## Data for review
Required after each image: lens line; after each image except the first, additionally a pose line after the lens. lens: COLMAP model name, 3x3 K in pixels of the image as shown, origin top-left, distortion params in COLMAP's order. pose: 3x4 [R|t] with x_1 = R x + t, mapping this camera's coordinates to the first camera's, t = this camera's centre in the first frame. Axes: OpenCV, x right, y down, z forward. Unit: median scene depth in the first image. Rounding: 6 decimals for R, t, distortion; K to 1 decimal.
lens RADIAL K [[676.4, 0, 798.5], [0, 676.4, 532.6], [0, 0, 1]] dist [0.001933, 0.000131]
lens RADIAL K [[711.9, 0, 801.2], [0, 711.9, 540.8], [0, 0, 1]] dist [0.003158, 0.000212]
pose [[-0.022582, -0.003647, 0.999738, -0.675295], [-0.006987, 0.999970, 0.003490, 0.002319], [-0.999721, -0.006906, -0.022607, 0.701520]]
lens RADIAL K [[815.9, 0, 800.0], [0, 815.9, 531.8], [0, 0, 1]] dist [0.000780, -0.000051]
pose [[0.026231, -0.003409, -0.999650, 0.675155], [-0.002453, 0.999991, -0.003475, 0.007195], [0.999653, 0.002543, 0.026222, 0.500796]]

## What you are asked to do
Quote every line of the items above verbatim.

## Output for this task
Required after each image: lens line; after each image except the first, additionally a pose line after the lens. lens: COLMAP model name, 3x3 K in pixels of the image as shown, origin top-left, distortion params in COLMAP's order. pose: 3x4 [R|t] with x_1 = R x + t, mapping this camera's coordinates to the first camera's, t = this camera's centre in the first frame. Axes: OpenCV, x right, y down, z forward. Unit: median scene depth in the first image. Rounding: 6 decimals for R, t, distortion; K to 1 decimal.
lens RADIAL K [[676.4, 0, 798.5], [0, 676.4, 532.6], [0, 0, 1]] dist [0.001933, 0.000131]
lens RADIAL K [[711.9, 0, 801.2], [0, 711.9, 540.8], [0, 0, 1]] dist [0.003158, 0.000212]
pose [[-0.022582, -0.003647, 0.999738, -0.675295], [-0.006987, 0.999970, 0.003490, 0.002319], [-0.999721, -0.006906, -0.022607, 0.701520]]
lens RADIAL K [[815.9, 0, 800.0], [0, 815.9, 531.8], [0, 0, 1]] dist [0.000780, -0.000051]
pose [[0.026231, -0.003409, -0.999650, 0.675155], [-0.002453, 0.999991, -0.003475, 0.007195], [0.999653, 0.002543, 0.026222, 0.500796]]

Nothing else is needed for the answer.